Notre corps perd 60 milliards de cellules chaque jour grâce à un processus naturel d’élimination et de renouvellement cellulaire appelé apoptose. Ces cellules – principalement les cellules sanguines et intestinales – sont toutes remplacées par de nouvelles, mais la façon dont notre corps se débarrasse des cellules sénescentes et des déchets cellulaires pourrait également être exploitée pour se débarrasser des cellules cancéreuses.
Exploiter ce processus naturel de mort cellulaire, l’apoptosetromper les cellules cancéreuses et les inciter à s’autodétruire, semble désormais possible avec cette nouvelle technique moléculaire : en réunissant artificiellement 2 protéines de telle sorte que le nouveau composé formé active un ensemble de gènes de mort cellulaire, poussant in fine les cellules tumorales à se transformer. contre eux-mêmes.
L’auteur principal, le Dr Gerald Crabtree, professeur de biologie du développement, a conçu cette stratégie lors d’une promenade dans les forêts de Kings Mountain, à l’ouest de Palo Alto, en Californie, où il réfléchissait aux jalons de la biologie. L’une de ces étapes a été la découverte, dans les années 1970, du processus d’apoptose par lequel les cellules déclenchent leur propre mort pour le plus grand bien de l’organisme.
L’apoptose est essentielle à de nombreux processus biologiques,
notamment pour le bon développement de tous les organes et le réglage fin de notre système immunitaire. Ce système retient les cellules qui reconnaissent les agents pathogènes mais tue celles qui se reconnaissent, prévenant ainsi les maladies auto-immunes.
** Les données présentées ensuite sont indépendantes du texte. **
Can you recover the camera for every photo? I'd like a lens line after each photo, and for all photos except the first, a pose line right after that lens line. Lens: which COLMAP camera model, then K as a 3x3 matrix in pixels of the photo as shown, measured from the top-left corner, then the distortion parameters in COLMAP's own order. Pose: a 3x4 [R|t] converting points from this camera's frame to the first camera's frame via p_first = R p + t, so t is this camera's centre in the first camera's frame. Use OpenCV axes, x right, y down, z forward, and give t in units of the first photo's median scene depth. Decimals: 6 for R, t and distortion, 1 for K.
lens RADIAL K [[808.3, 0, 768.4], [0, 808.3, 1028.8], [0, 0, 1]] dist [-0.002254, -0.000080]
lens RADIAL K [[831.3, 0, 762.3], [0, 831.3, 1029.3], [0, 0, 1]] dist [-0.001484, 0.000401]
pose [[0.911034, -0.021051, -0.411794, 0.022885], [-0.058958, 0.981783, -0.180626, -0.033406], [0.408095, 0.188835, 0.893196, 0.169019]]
Le chercheur a eu l’idée d’exploiter ce processus naturel contre le cancer : « pour lutter contre le cancer, nous recherchons le même type de mécanisme pour éliminer les cellules toxiques
sans nuire à aucune autre cellule qui n’est pas la cible du mécanisme de destruction.
On sait que les principaux effets secondaires des traitements comme la chimiothérapie et la radiothérapie sont liés au grand nombre de cellules saines tuées, en plus des cellules cancéreuses. L’objectif est donc d’exploiter les capacités naturelles et très spécifiques d’autodestruction des cellules.
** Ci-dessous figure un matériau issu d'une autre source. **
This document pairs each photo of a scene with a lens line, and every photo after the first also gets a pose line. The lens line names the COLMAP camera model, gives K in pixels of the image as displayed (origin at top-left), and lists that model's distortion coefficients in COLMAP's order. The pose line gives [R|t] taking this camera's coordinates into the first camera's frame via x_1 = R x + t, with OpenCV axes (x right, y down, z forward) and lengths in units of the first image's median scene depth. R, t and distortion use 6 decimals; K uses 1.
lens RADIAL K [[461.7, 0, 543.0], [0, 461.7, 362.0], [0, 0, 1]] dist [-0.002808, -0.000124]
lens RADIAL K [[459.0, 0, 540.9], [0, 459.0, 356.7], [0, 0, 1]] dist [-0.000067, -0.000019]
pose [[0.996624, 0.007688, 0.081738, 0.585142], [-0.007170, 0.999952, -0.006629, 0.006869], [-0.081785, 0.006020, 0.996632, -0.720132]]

L’étude a permis le développement d’une molécule, sorte de colle moléculaire qui lie entre elles 2 protéines qui n’auraient normalement rien à voir entre elles. L’une de ces molécules est la protéine BCL6 qui, une fois mutée, est responsable du développement du lymphome diffus à grandes cellules B. Dans le lymphome, la protéine oncogène BCL6 se trouve sur l’ADN, à proximité des gènes qui favorisent l’apoptose et les maintiennent désactivés, permettant ainsi aux cellules cancéreuses de se multiplier et de se propager.
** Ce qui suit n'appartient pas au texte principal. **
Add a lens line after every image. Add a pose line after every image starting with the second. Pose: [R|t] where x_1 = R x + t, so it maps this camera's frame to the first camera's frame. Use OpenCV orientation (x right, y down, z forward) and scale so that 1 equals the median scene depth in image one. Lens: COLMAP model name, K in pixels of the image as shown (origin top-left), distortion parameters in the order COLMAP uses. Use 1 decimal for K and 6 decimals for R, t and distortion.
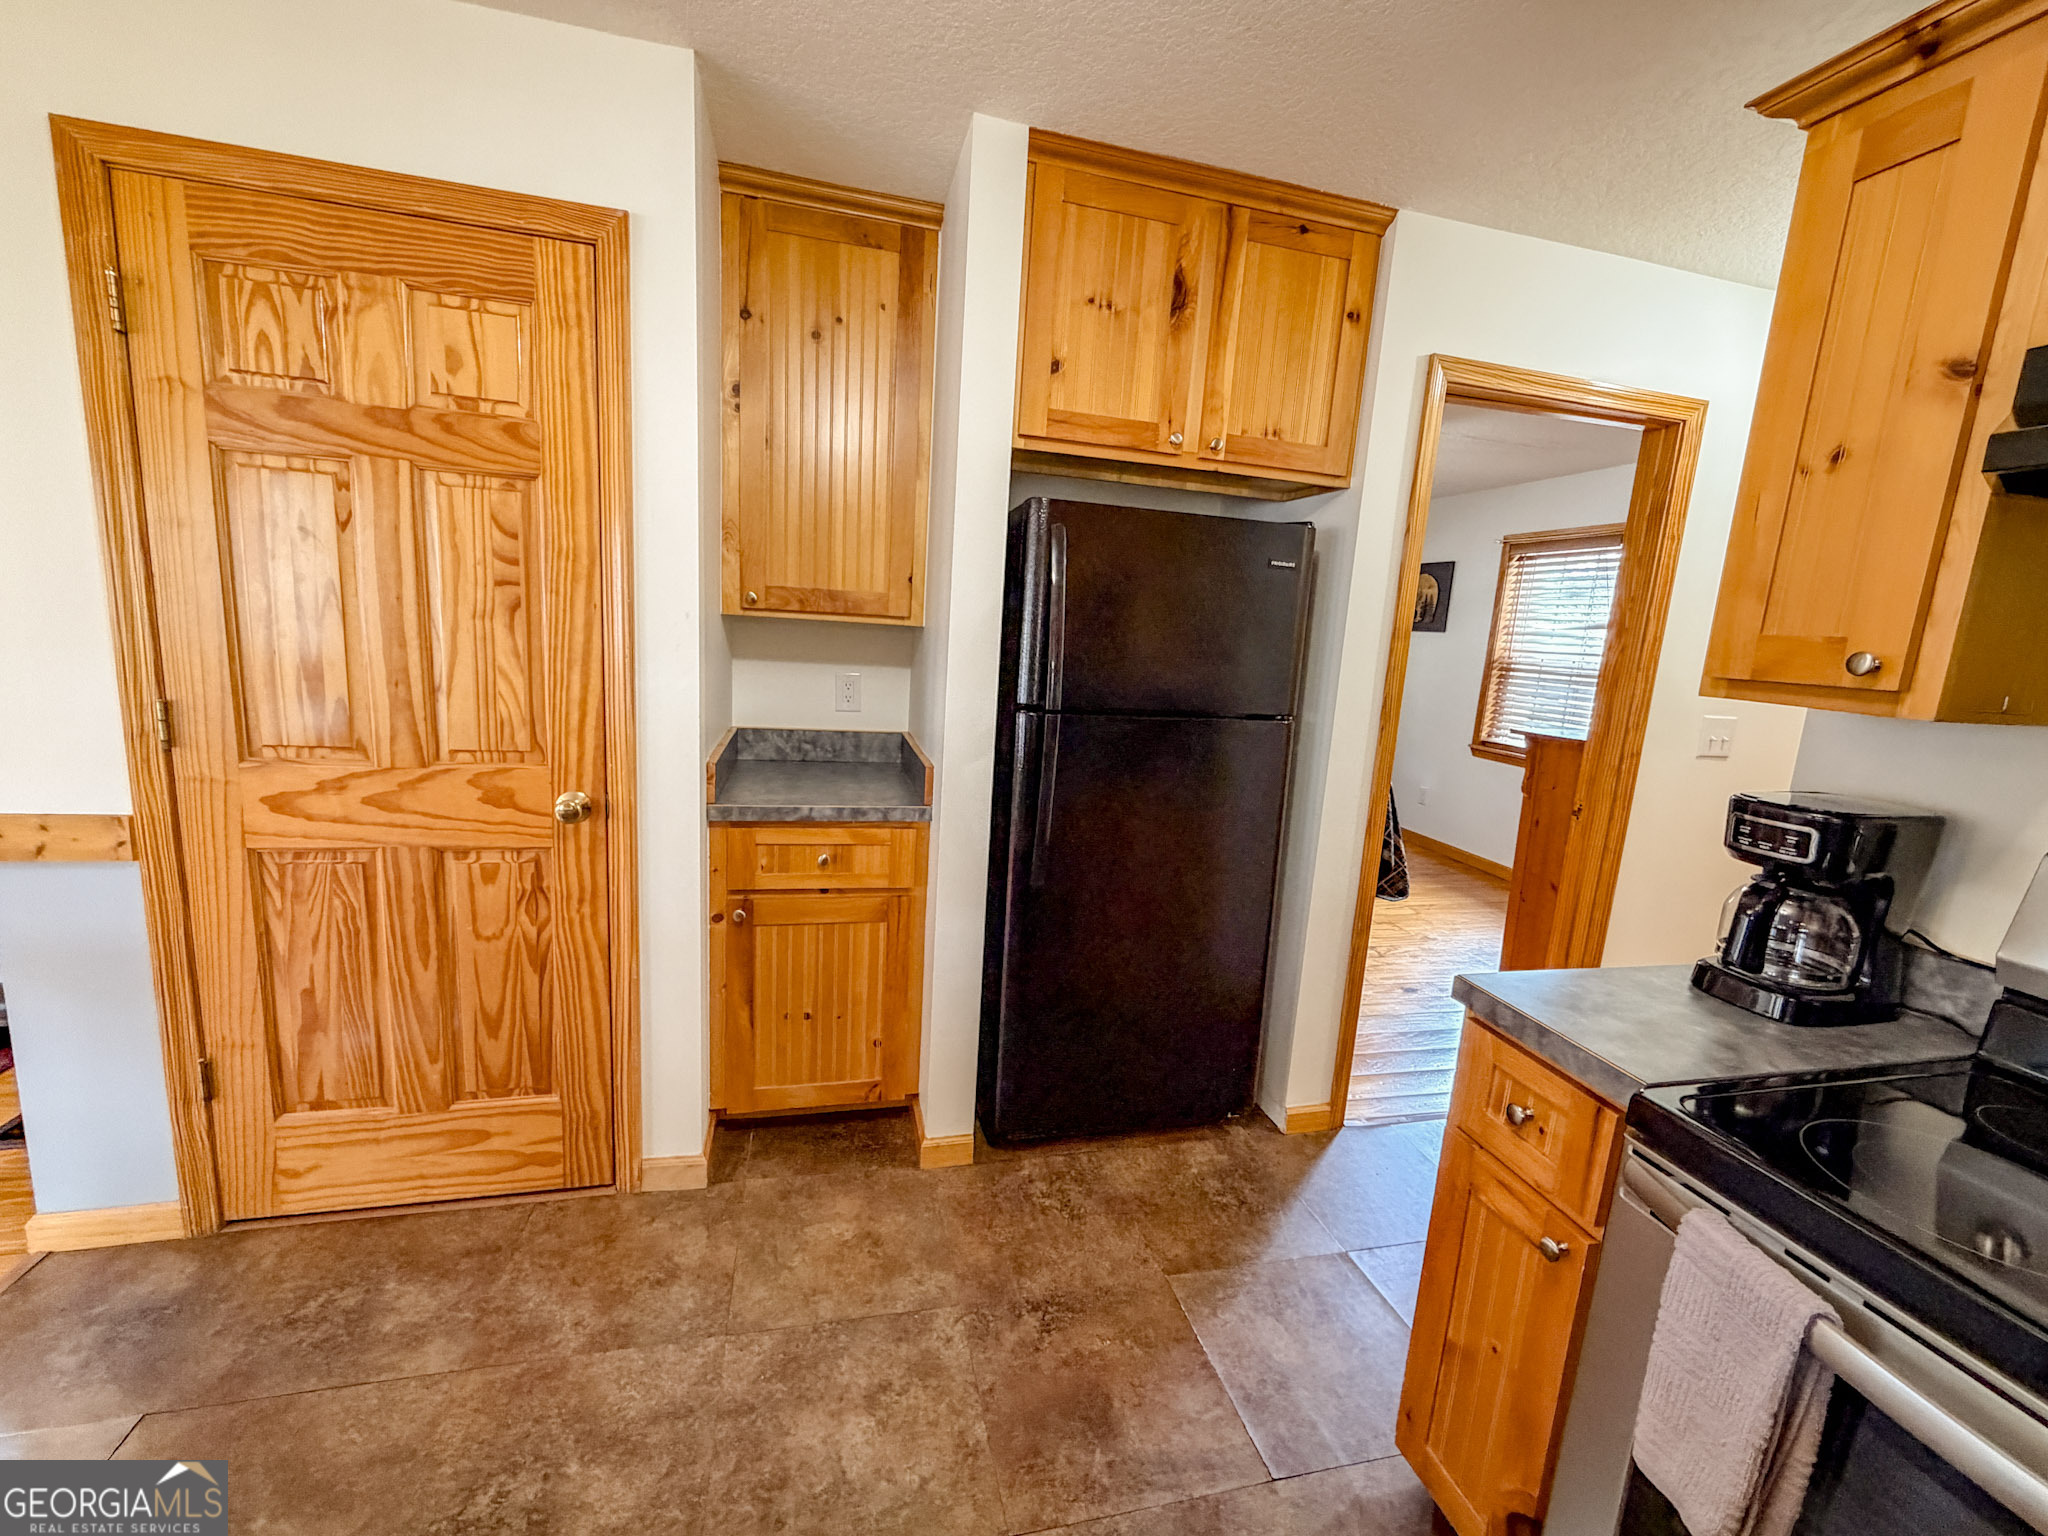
lens RADIAL K [[837.3, 0, 1028.4], [0, 837.3, 772.2], [0, 0, 1]] dist [-0.000098, -0.000130]
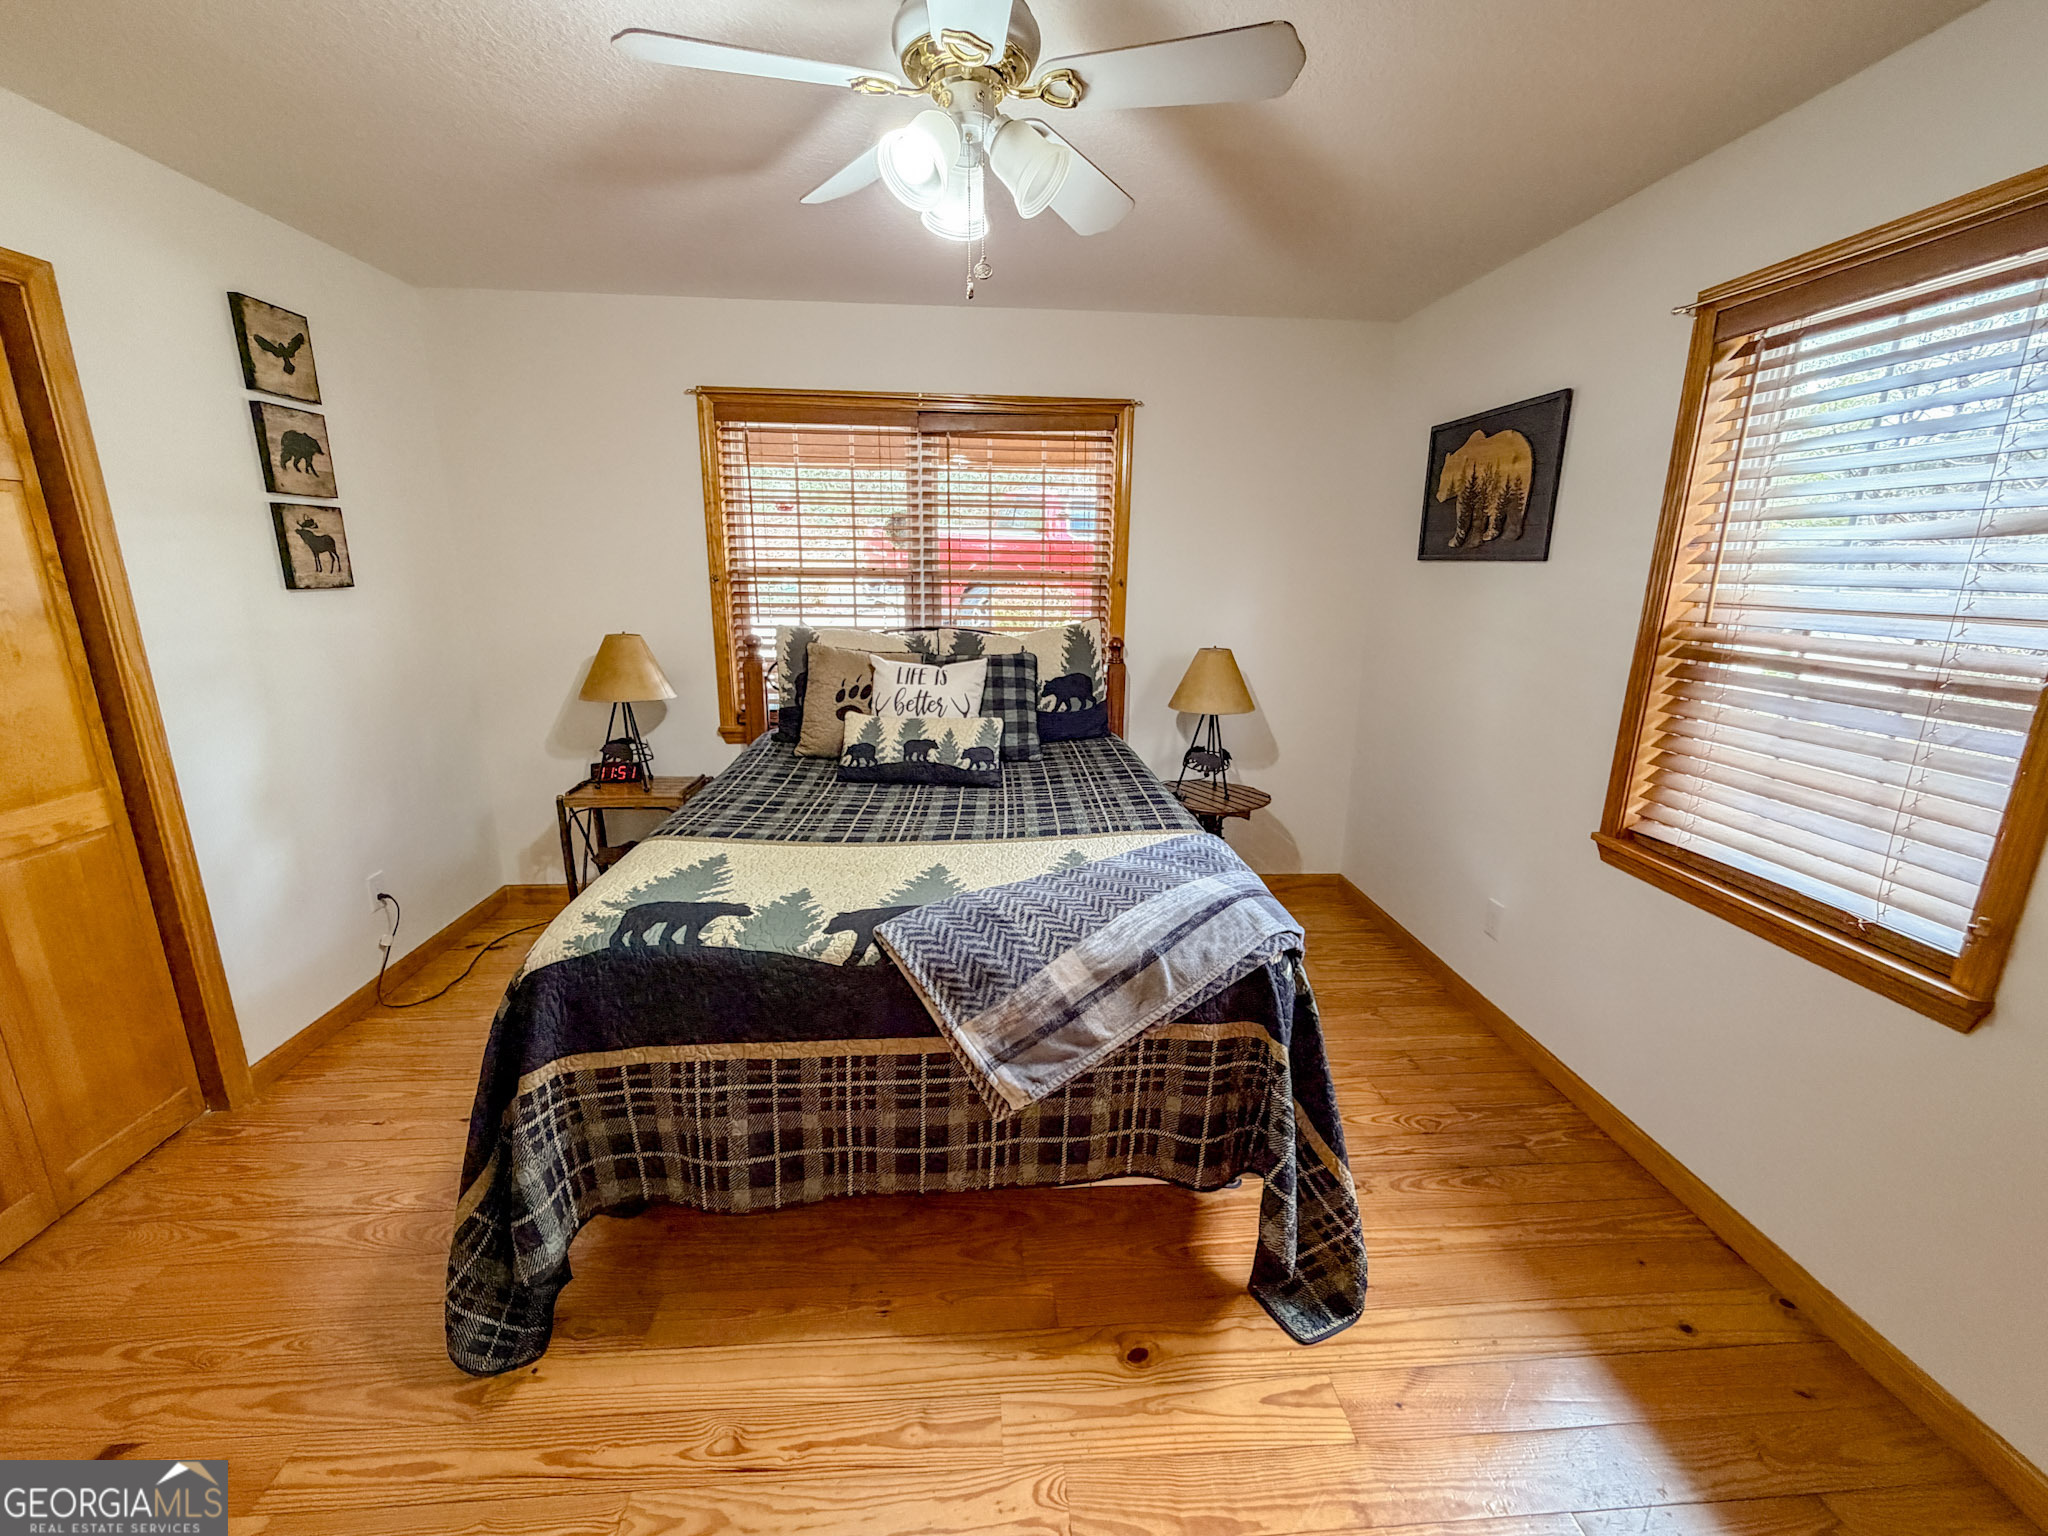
lens RADIAL K [[837.3, 0, 1019.1], [0, 837.3, 756.3], [0, 0, 1]] dist [-0.000098, -0.000130]
pose [[0.983495, -0.004706, -0.180876, 0.331747], [0.014142, 0.998603, 0.050916, -0.099008], [0.180384, -0.052633, 0.982187, 0.560400]]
Ici, les scientifiques attachent la protéine oncogène BCL6 à une protéine connue sous le nom de CDK9, qui agit comme une enzyme qui inhibe l’action de la BCL6 oncogène, catalysant plutôt l’activation des gènes, dans ce cas, activant l’ensemble des gènes de l’apoptose – que BCL6 conserve normalement. éteint.
Cette jonction des deux protéines envoie un signal pour détruire le cancer : en collant les 2 protéines, “cela désactive quelque chose qui est normalement activé”,
« le scénario s’inverse », l’apoptose est relancée.
« Depuis que les oncogènes ont été découverts, les scientifiques tentent de les désactiver dans le cancer. Au lieu de cela, nous les détournons pour activer le signal d’apoptose spécifiquement pour les cellules cancéreuses.
- Une première preuve de concept in vitro est fournie par l’équipe, qui teste ce collage sur des lignées cellulaires diffuses de lymphomes à grandes cellules B et constate en effet une élimination puissante et ciblée des cellules cancéreuses ;
- la molécule testée in vivo sur des souris saines n’induit pas non plus d’effets secondaires toxiques évidents ;
- enfin, des tests in vivo sur des modèles murins de lymphome sont actuellement en cours.
Comment ça marche ? BCL6 agit normalement sur 13 gènes différents favorisant l’apoptose. En bloquant l’effet inverse de la protéine mutée, cela relance l’action destructrice de l’ensemble de gènes contre les cellules tumorales, sans risquer l’apparition de résistances au traitement.
L’équipe prévoit de développer des molécules similaires ciblant d’autres protéines cancérigènes, notamment l’oncogène Ras, responsable de plusieurs autres types de cancer.